The House committee's bill does not include the Senate's provision that would rescind $2.2 billion of states' unobligated transportation contracted authority from previous funding bills. The Senate proposal is in addition to the FAST Act's $7.6 billion rescission at the end of fiscal 2020.

The differences between the two bills will be reconciled in a conference committee after the House adopts a 2017 transportation appropriations measure. The House may consider the bill later this week, a committee spokesman said. The House and Senate are expected to be out Memorial Day week.

The committee rejected an amendment by Rep. Nita Lowey, R-N.Y., to add the $1.9 billion sought by President Obama for the fight against the spread of the Zika virus, which has been blamed for birth defects.

Hundreds of pregnant women have been exposed the mosquito-borne virus in the U.S., said Lowey, the senior Democrat on the committee.

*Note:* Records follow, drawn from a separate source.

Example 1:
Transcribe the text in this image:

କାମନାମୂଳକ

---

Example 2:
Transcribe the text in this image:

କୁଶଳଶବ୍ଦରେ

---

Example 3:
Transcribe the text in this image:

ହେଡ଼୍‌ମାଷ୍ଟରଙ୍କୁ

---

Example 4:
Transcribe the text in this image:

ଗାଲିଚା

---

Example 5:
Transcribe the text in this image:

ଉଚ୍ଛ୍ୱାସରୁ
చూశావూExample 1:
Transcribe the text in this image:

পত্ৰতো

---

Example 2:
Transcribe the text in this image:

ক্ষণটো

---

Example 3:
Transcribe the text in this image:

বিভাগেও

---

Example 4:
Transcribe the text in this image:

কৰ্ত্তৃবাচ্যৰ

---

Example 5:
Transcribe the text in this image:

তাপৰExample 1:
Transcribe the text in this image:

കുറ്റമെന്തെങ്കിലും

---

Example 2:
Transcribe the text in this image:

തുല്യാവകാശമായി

"It will only get worse," she said.

Committee chairman Rep. Harold Rogers, R-Ky., said the Obama administration should fund the anti-Zika fight with $2 billion of unspent money set aside last year to count the Ebola threat.

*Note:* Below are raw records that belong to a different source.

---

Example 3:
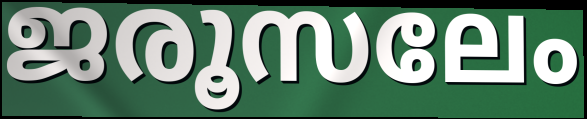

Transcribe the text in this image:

ജരൂസലേം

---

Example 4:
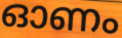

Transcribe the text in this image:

ഓണം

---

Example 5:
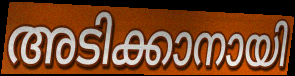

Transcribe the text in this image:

അടിക്കാനായി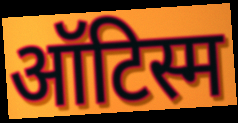
ऑटिस्म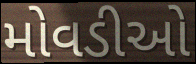
મોવડીઓ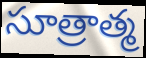
సూత్రాత్మ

"There's plenty of money available to fight this disease if the administration gets with it," Rogers said.

The House last week allocated $622 million from the leftover Ebola funding for the immediate effort against Zika in the remaining months of fiscal 2016, he said.

"We're as concerned as anyone," Rogers said. "We want to provide the resources needed to protect our people."

The committee also rejected an amendment from Rep. David Price, D-N.C., to strip several policy provisions from the bill, including mandated rest periods for interstate truckers.

Price said he supports the transportation appropriations bill but criticized its total funding as inadequate.

"We are maintaining our core and maybe adding some, but it's not good enough," Price said. "We can never make the type of investments we need in this country until we acquire the political will to make tough choices."

The committee completed its work on a majority of the 2017 appropriations bills with passage of the transportation measure, Rogers said.

"We're crossing the halfway point and I hope we can keep up this pace," he said.